» **EXERCISE DIRECTIONS**: Write out every record below exactly as it appears, omitting the pictures.

» **Saved entries**:
BEGIN

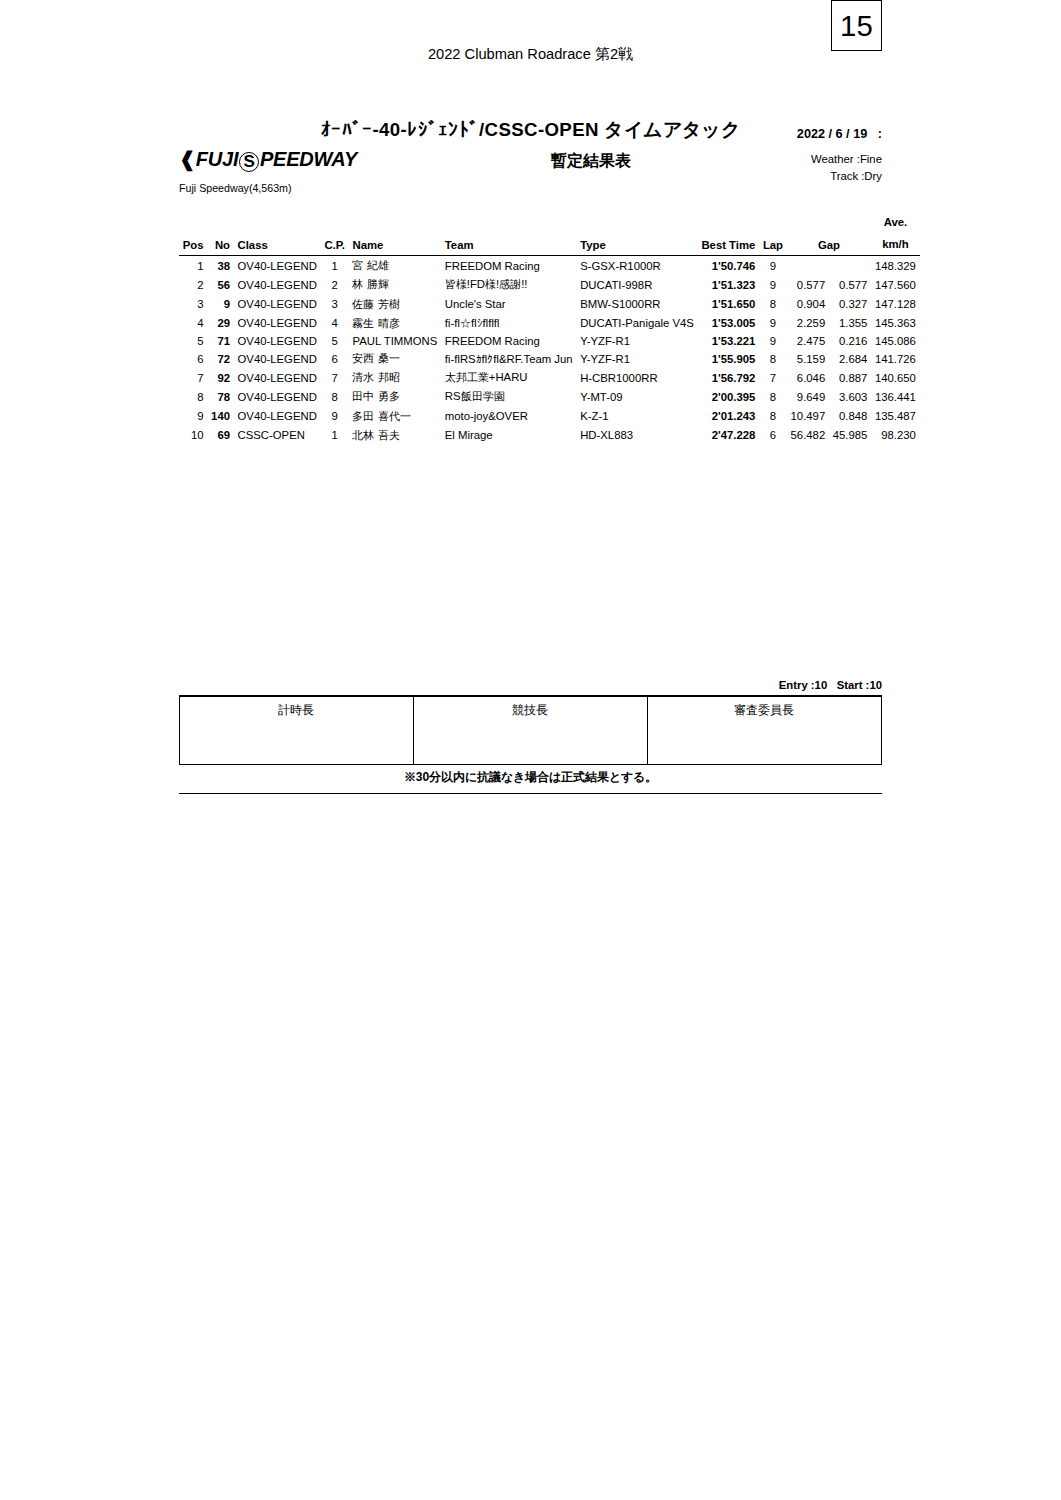15
2022 Clubman Roadrace 第2戦
ｵｰﾊﾞｰ-40-ﾚｼﾞｪﾝﾄﾞ/CSSC-OPEN タイムアタック
2022 / 6 / 19 :
❰FUJISPEEDWAY
Fuji Speedway(4,563m)
暫定結果表
Weather :Fine
Track :Dry
| | | | | | | | | | | Ave. |
| --- | --- | --- | --- | --- | --- | --- | --- | --- | --- | --- |
| Pos | No | Class | C.P. | Name | Team | Type | Best Time | Lap | Gap | km/h |
| 1 | 38 | OV40-LEGEND | 1 | 宮 紀雄 | FREEDOM Racing | S-GSX-R1000R | 1'50.746 | 9 | | | 148.329 |
| 2 | 56 | OV40-LEGEND | 2 | 林 勝輝 | 皆様!FD様!感謝!! | DUCATI-998R | 1'51.323 | 9 | 0.577 | 0.577 | 147.560 |
| 3 | 9 | OV40-LEGEND | 3 | 佐藤 芳樹 | Uncle's Star | BMW-S1000RR | 1'51.650 | 8 | 0.904 | 0.327 | 147.128 |
| 4 | 29 | OV40-LEGEND | 4 | 霧生 晴彦 | ﬁ-ﬂ☆ﬂｼﬂﬂﬂ | DUCATI-Panigale V4S | 1'53.005 | 9 | 2.259 | 1.355 | 145.363 |
| 5 | 71 | OV40-LEGEND | 5 | PAUL TIMMONS | FREEDOM Racing | Y-YZF-R1 | 1'53.221 | 9 | 2.475 | 0.216 | 145.086 |
| 6 | 72 | OV40-LEGEND | 6 | 安西 桑一 | ﬁ-ﬂRSｶﬂｸﬂ&RF.Team Jun | Y-YZF-R1 | 1'55.905 | 8 | 5.159 | 2.684 | 141.726 |
| 7 | 92 | OV40-LEGEND | 7 | 清水 邦昭 | 太邦工業+HARU | H-CBR1000RR | 1'56.792 | 7 | 6.046 | 0.887 | 140.650 |
| 8 | 78 | OV40-LEGEND | 8 | 田中 勇多 | RS飯田学園 | Y-MT-09 | 2'00.395 | 8 | 9.649 | 3.603 | 136.441 |
| 9 | 140 | OV40-LEGEND | 9 | 多田 喜代一 | moto-joy&OVER | K-Z-1 | 2'01.243 | 8 | 10.497 | 0.848 | 135.487 |
| 10 | 69 | CSSC-OPEN | 1 | 北林 吾夫 | El Mirage | HD-XL883 | 2'47.228 | 6 | 56.482 | 45.985 | 98.230 |
Entry :10 Start :10
| 計時長 | 競技長 | 審査委員長 |
※30分以内に抗議なき場合は正式結果とする。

END

» **SOLVED EXERCISE**:
15
2022 Clubman Roadrace 第2戦
ｵｰﾊﾞｰ-40-ﾚｼﾞｪﾝﾄﾞ/CSSC-OPEN タイムアタック
2022 / 6 / 19 :
❰FUJISPEEDWAY
Fuji Speedway(4,563m)
暫定結果表
Weather :Fine
Track :Dry
| | | | | | | | | | | Ave. |
| --- | --- | --- | --- | --- | --- | --- | --- | --- | --- | --- |
| Pos | No | Class | C.P. | Name | Team | Type | Best Time | Lap | Gap | km/h |
| 1 | 38 | OV40-LEGEND | 1 | 宮 紀雄 | FREEDOM Racing | S-GSX-R1000R | 1'50.746 | 9 | | | 148.329 |
| 2 | 56 | OV40-LEGEND | 2 | 林 勝輝 | 皆様!FD様!感謝!! | DUCATI-998R | 1'51.323 | 9 | 0.577 | 0.577 | 147.560 |
| 3 | 9 | OV40-LEGEND | 3 | 佐藤 芳樹 | Uncle's Star | BMW-S1000RR | 1'51.650 | 8 | 0.904 | 0.327 | 147.128 |
| 4 | 29 | OV40-LEGEND | 4 | 霧生 晴彦 | ﬁ-ﬂ☆ﬂｼﬂﬂﬂ | DUCATI-Panigale V4S | 1'53.005 | 9 | 2.259 | 1.355 | 145.363 |
| 5 | 71 | OV40-LEGEND | 5 | PAUL TIMMONS | FREEDOM Racing | Y-YZF-R1 | 1'53.221 | 9 | 2.475 | 0.216 | 145.086 |
| 6 | 72 | OV40-LEGEND | 6 | 安西 桑一 | ﬁ-ﬂRSｶﬂｸﬂ&RF.Team Jun | Y-YZF-R1 | 1'55.905 | 8 | 5.159 | 2.684 | 141.726 |
| 7 | 92 | OV40-LEGEND | 7 | 清水 邦昭 | 太邦工業+HARU | H-CBR1000RR | 1'56.792 | 7 | 6.046 | 0.887 | 140.650 |
| 8 | 78 | OV40-LEGEND | 8 | 田中 勇多 | RS飯田学園 | Y-MT-09 | 2'00.395 | 8 | 9.649 | 3.603 | 136.441 |
| 9 | 140 | OV40-LEGEND | 9 | 多田 喜代一 | moto-joy&OVER | K-Z-1 | 2'01.243 | 8 | 10.497 | 0.848 | 135.487 |
| 10 | 69 | CSSC-OPEN | 1 | 北林 吾夫 | El Mirage | HD-XL883 | 2'47.228 | 6 | 56.482 | 45.985 | 98.230 |
Entry :10 Start :10
| 計時長 | 競技長 | 審査委員長 |
※30分以内に抗議なき場合は正式結果とする。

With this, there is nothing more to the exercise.